However, the stark realities of the post-apartheid system are anything but just. The idea is to conceal the inequities of the system through a hard to digest logic of global capitalism, which seeks to accommodate the pretentious co-existence fostered by a system of free-market economy that promotes no value whatsoever other than the blind pursuit of a profit motive. Global capitalism indeed wanted to showcase South Africa as the most viable economic model to be imbibed by other emerging economies of Africa only if all things go well with the experiment. The capitalist economic system in South Africa is more complex, and complicated as well, in comparison to the situation in Zimbabwe. In South Africa, you are dealing with an industrialized country that was all alone integrated to the major capitalist economies of Western Europe and the United States. On that score, there is no transnational company that does not own chains of well-established tributaries and outlets in South Africa. All you need to do to understand this level of capital integration is to look at products and brand names churned out on daily basis by markets all over South Africa.

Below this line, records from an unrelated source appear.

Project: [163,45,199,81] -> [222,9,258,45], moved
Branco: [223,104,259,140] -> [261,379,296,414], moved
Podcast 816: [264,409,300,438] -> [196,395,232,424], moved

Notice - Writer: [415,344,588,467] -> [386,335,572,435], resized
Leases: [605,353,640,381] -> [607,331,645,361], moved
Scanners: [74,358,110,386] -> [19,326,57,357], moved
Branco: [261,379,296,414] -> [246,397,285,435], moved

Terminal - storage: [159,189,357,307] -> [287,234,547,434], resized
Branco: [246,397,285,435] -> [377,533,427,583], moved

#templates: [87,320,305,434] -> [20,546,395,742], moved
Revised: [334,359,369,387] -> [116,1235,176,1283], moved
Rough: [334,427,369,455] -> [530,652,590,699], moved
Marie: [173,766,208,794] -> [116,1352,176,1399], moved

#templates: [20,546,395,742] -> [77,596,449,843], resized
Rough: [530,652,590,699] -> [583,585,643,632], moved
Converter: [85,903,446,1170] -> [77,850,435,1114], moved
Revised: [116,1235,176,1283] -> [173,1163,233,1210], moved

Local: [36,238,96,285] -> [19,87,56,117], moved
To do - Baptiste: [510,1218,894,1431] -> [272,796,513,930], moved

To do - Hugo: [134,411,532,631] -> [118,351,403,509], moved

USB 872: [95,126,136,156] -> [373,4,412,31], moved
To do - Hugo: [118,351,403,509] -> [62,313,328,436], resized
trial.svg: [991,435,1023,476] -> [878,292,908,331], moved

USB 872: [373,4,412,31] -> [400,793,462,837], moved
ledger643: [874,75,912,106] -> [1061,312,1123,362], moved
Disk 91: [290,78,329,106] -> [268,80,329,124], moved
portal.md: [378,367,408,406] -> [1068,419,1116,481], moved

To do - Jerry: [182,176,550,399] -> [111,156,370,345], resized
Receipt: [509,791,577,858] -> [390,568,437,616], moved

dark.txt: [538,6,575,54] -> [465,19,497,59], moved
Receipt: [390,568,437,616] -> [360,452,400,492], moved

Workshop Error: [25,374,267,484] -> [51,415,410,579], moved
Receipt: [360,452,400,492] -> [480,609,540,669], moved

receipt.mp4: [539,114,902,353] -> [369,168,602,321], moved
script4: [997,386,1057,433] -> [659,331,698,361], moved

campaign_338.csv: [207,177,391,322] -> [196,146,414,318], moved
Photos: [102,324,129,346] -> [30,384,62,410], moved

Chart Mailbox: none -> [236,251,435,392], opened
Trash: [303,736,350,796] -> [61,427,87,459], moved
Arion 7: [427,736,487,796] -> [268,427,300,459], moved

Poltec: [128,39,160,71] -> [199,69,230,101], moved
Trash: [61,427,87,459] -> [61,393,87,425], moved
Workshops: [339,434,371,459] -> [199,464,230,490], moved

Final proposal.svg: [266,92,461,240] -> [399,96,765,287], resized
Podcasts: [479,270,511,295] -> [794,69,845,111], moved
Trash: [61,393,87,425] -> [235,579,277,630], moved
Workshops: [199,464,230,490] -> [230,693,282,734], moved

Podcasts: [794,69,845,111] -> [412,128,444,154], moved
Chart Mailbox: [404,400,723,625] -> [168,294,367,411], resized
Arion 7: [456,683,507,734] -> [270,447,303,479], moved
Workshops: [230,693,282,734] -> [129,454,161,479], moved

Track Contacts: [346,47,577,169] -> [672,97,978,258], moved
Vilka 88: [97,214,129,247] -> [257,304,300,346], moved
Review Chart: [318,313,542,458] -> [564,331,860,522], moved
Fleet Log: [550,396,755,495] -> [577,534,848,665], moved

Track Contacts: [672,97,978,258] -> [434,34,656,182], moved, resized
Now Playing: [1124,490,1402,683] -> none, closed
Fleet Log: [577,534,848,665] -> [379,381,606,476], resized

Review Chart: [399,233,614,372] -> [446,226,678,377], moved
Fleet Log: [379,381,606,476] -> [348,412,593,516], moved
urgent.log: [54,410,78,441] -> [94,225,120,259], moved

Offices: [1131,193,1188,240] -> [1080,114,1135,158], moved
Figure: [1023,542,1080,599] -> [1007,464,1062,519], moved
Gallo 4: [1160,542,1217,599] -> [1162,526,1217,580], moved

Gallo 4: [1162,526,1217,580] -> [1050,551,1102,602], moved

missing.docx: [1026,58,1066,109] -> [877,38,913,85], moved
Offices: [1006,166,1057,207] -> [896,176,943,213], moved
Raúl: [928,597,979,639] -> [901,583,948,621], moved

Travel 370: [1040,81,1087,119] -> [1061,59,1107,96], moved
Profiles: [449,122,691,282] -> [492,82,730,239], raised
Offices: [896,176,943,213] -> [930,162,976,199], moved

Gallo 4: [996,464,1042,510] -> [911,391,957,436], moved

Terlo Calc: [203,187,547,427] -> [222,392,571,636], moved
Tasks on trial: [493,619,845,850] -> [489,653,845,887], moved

Recently, these commodities and services are also extended to markets across the rest of emerging economies in other parts of Africa. Similarly, factory production in South Africa is uniquely and inextricably linked to land deeds, which were completely ceded to white farmers right from the apartheid days. That is why Black folks have been totally disempowered and excluded from all forms of economic activities in the area of agro-allied production, distribution and exchange of goods and services, except of course where they served as farm hands and labour providers. How can there be peace, stability and good neighbourliness in such a context? How can anybody interested in peace and justice expect that by merely granting political freedom and cultural independence at the expense of more fundamental economic rights and opportunities, which were for centuries denied to the indigenous people of South Africa, the situation would remain peaceful? If there were shortcomings in the deal that late President Nelson Mandela and his ANC colleagues negotiated to end apartheid system, it was precisely over the control of the South African economy in the post-apartheid era, which they were pressured to concede to those that were in control of the levers of the economy under apartheid.

 

With such a catch-22 situation, South Africa cannot make much inroads on either the global scene or even play the role of leadership in Africa as forces of global capitalism want it to without social justice, which in to be guaranteed through equitable redistribution of wealth. This is the mantra resonating loud and clear with a large number of dispossessed South Africans, which is currently being exploited by political upstarts like Julius Sello Malema and his cohorts that parted ways with the ANC for its refusal to fight for economic freedom of Black South Africans.